The Getzlaf comparison is looking mighty good right now; a sub-lime playmaker when on his game, Howden may also find himself waiting on draft day as smaller but more consistent players get taken ahead of him.


20. Stephen Silas D (Belleville Bulls, OHL)
6'0, 190 lbs

2008-09: 63 GP, 3-14-17, 18 PIM
2009-10: 13 GP, 3-9-12, 19 PIM

It was getting weird, there, not having a defender for three spots. Stephen Silas is about the best pure offensive dynamo available afterRutkowski.

An intelligent two-way player with smooth, effortless skating both forwards and backwards, Silas commands the powerplay with a hard point shot and an even better wrister. And unlike many offensive defenders, Silas' big frame allows him to play a gritty, effective style of defense- although there isn't much you can do when most of your teammates on the back-end should probably be in Junior A.

If the Bulls trade Shawn Lalonde as expected, watch out for a Calvin de Haan-esque explosion in the second half. Silas has the pure talent to be a 65-point player if he gets the crazy ice-time such a shallow blueline situation would provide.

HMs:

Derek Forbort D/Jarred Tinordi D (UNSTDP U18)

Which will separate himself from the pack first?
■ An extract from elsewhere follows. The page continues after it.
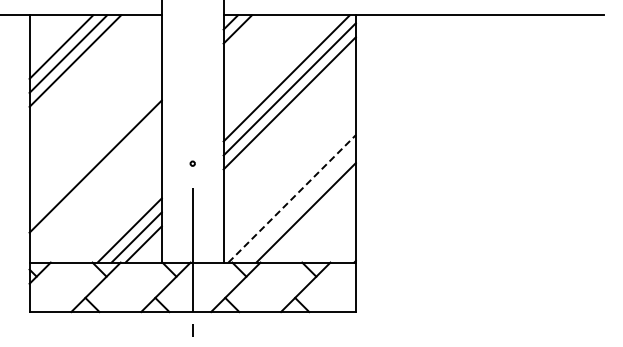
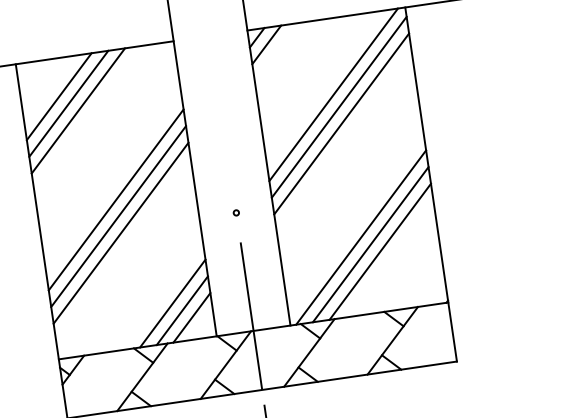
line: (95, 138) -> (115, 199), added
line: (95, 152) -> (118, 216), added
line: (292, 198) -> (361, 237), dashed -> solid
line: (298, 205) -> (369, 244), added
Identical numbers in every category, but Forbort's the slicker customer while Tinordi is an honest own-zone player.


Guillaume Asselin RW (Montreal Juniors, QMJHL)
5'10, 171 lbs
2009-10: 16 GP, 8-7-15

Jordan Weal C (Regina Pats, WHL)
5'9, 165 lbs
2009-10: 14 GP, 7-9-16

Joey Hishon C (Owen Sound Attack, OHL)
5'10, 190 lbs
2009-10: 14 GP, 3-9-12

A trifecta of tiny forwards, all three have the skill level to be first rounders, but face a crunch both at their positions and in their leagues.


Calvin Pickard G (Setalle Thunderbirds, WHL)
6'0, 202 lbs

2009-10: 9 GP, 3-5-0, 3.14 GAA, 0.916 SV%

The brother of former eighth overall pick Chet Pickard is making his own name with some stellar play. For a time, Pickard was facing 41 shots a night, and even looked better than his brother- remember, Chet had the luxury of playing on well-defended teams, facing that many shots in a game just one time over the course of his rookie season.


Nick Bjugstad C (Blaine High School)
6'5, 190 lbs

2008-09: 25 GP, 26-25-51, 20 PIM

While we haven't seen him play yet on account of the late start to the high school season, a player with those vitals and numbers- not to mention a scholarship to Minnesota- is worth keeping tabs on.


Teemu Pulkkinen LW/C/RW (Jokerit, SM-Liiga)
5'11, 183 lbs

2009-10: 12 GP, 1-2-3

He's bigger than Mikael Granlund, and possesses perhaps even better raw natural ability. So what's the problem? Three things. Pulkkinen has yet to really figure out that his individual style of play is not suited for the men's ranks- especially when his skating lags behind. He's also been injured quite a bit already this year.